Source extract:

######

The GrandMA3 fixture library includes calibration features that adjust for unit-to-unit variation. Program intensity curves that account for measured output differences, ensuring that ‘100%’ from every fixture produces equivalent illumination on stage. This calibration data should travel with the show file, reapplied whenever the production loads.
Color Matching Across Your Rig
Color favoritism proves subtler but equally problematic. The RGBW LED mixing in modern fixtures produces colors through additive blending that varies with individual emitter characteristics. The ‘white’ produced by one Ayrton Perseo might skew warmer than its neighbor, creating the impression that certain performers receive more flattering treatment.
Use virtual color matching in your console programming to compensate for unit variations. The ETC Augment3d color engine allows fixture-specific adjustments that produce consistent color across your rig. The time invested in color matching pays dividends when talent stops asking why their background dancers look healthier than the lead.
Thermal Effects on Fixture Favoritism
Fixtures operating at different temperatures produce different outputs. The LED thermal management in your Claypaky Axcor Profile 900 units reduces output as internal temperatures rise—a protection mechanism that creates visible variation when some fixtures run hotter than others due to airflow differences or positioning.
Position fixtures with attention to thermal environment. Units near venue heat sources or in poorly ventilated truss positions will thermal-throttle earlier than their cooler neighbors. The discrepancy becomes visible as shows progress—coverage that appeared matched at the start develops favorites by the time encores arrive.
Age-Related Performance Degradation
LED output degrades over time through lumen depreciation—a gradual process that affects fixtures at different rates based on operating hours and thermal history. A lighting rental house providing fixtures from mixed inventory sends units with varying usage histories that produce visible output differences.

######

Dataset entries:
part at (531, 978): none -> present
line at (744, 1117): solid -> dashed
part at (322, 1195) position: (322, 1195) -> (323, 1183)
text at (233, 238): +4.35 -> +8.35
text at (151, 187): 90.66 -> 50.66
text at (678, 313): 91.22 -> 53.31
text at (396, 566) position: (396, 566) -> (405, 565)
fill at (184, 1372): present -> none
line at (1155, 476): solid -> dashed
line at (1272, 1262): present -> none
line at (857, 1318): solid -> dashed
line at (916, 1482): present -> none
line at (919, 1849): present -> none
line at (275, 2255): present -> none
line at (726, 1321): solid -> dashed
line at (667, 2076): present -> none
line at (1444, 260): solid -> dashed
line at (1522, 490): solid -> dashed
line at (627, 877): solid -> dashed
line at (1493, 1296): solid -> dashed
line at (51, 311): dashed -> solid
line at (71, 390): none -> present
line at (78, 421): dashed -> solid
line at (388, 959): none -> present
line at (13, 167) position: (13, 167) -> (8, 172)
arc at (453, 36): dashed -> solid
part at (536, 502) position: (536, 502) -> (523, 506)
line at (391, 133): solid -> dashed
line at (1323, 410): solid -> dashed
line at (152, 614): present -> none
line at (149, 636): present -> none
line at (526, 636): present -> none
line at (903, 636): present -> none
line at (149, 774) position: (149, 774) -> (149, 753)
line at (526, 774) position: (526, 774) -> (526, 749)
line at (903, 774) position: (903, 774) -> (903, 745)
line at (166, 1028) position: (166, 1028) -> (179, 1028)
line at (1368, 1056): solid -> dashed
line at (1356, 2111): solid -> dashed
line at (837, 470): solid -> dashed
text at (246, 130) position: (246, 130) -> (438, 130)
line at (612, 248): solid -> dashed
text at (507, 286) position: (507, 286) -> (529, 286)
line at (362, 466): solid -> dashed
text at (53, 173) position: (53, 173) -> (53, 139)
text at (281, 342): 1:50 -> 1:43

######

Exercises:
1) Summarize the text on fixture variation in two sentences.
2) Answer these questions from the text on fixture variation, each on its own line:
(a) Which fixture library includes calibration features that adjust for unit-to-unit variation?
(b) In which fixture units does LED thermal management reduce output as internal temperatures rise?
(c) What is the gradual process by which LED output degrades over time called?

Answers by item:
1) Lighting fixtures vary from unit to unit in output and color, and calibration and color matching tools such as the GrandMA3 fixture library and the ETC Augment3d color engine can compensate so the rig looks consistent. Output also diverges as some LED fixtures run hotter than others and throttle, and as LEDs lose output over time at rates that depend on operating hours and thermal history.

2)
(a) The GrandMA3 fixture library
(b) The Claypaky Axcor Profile 900 units
(c) Lumen depreciation